D.C. shakes off its winter blues this spring as the music scene pops off. We all know the big star is coming: Lady Gaga will perform at Capital One Arena on March 23. But plenty of other stars, big and small, will grace D.C. stages, including many LGBTQ and ally artists.

March

3/15, 9:30 Club, St. Lucia – Indie electronic music project known for its synth-pop sound, which blends ‘80s influences with electronic and indie rock elements.

3/31, Lincoln Theatre, Perfume Genius – Indie/pop singer/songwriter Mike Hadreas, also known as Perfume Genius, has toured with a full band, but he is stripping things back for this tour.

April

4/8, Capital One, Cardi B. Cardi B, from New York, unapologetic and proud, is the first solo female artist to win the Grammy Award for Best Rap Album. This year, she’s on her Little Miss Drama Tour, in support of her second studio album, “Am I the Drama?”

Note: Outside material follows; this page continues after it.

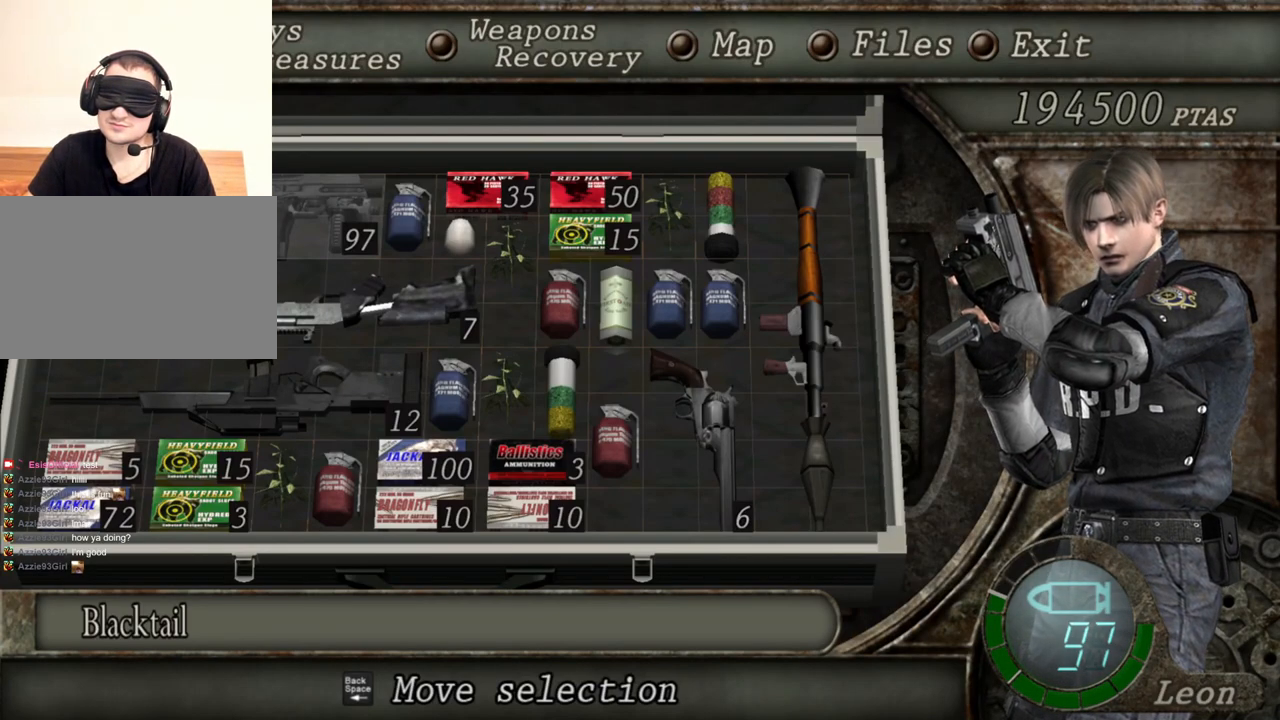
{"keys": [], "mouse": [], "events": [[134, "tab", "up"]]}
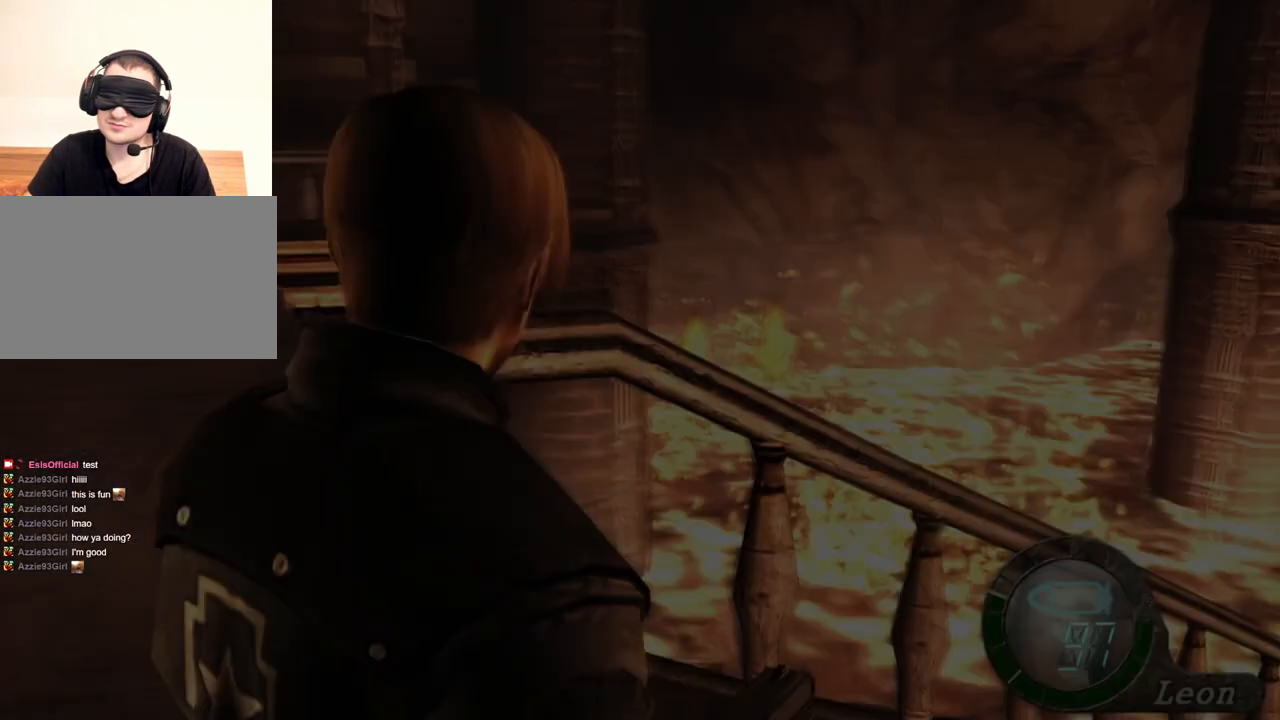
{"keys": [], "mouse": [], "events": [[334, "mouse_right", "down"], [467, "mouse_right", "up"]]}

4/13, Lincoln Theatre, The Naked Magicians. Australia’s The Naked Magicians are two performers who deliver live magic and laughs while wearing nothing but a top hat and a smile.

4/18, Capital One, Florence and the Machine. Longstanding indie rock back from Great Britain, much-loved for lead singer Florence’s powerful vocals. On their Everybody Scream Tour.

4/16, Capital One, Demi Lovato. Singer/songwriter from Texas, who came out as nonbinary, is traveling on her “It’s Not That Deep Tour.”

4/21, The Anthem, Calum Scott. Platinum-selling gay singer/songwriter Calum Scott released his latest project, Avenoir, last year. Scott rose to fame in 2015 after competing on Britain’s Got Talent, where he performed a cover of Robyn’s hit “Dancing on My Own“.

4/26, Atlantis, Caroline Kingsbury. American queer pop musician from Los Angeles. She released her debut album in 2021, and has two additional EPs. She’s played Lollapalooza 2025 and All Things Go 2025, as well as gone on a co-headlining U.S. tour with MARIS. Shock Treatment is her latest EP. 

4/26, Anthem, Raye. This bisexual artist, known for her current chart-topping “”Where Is My Husband!” single, blends pop, jazz, R&B, and more.

4/30, Union Stage, Daya. This bisexual singer/songwriter is on her “Til Every Petal Drops Tour,” touring the album of the same name that was released last year.

May

5/1, The Anthem, Joost Klein. Eurovision comes to D.C. in Joost Klein: Originally a Youtuber, he was selected to represent the Netherlands at Eurovision in 2024 with his song “Europapa.” He released a new album on New Year’s Day.

5/1, Fillmore, MIKA. MIKA is on his Spinning Out Tour. Born in Beirut and raised in both Paris and London, MIKA sings in multiple languages and has co-hosted Eurovision.

5/7, 9:30 Club, COBRAH. Clara Christensen, is a Swedish singer, songwriter, record producer, and club queen, making electronic dance music.

5/19, Atlantis, Grace Ives. New York-born singer/songwriter, known for her high-energy synth/electronic, bedroom-pop-style music.

June

6/2, The Anthem, James Blake. English crooner got big from his self-titled debut album in 2011. He won two Grammys and just released his 7th album,Trying Times, in March.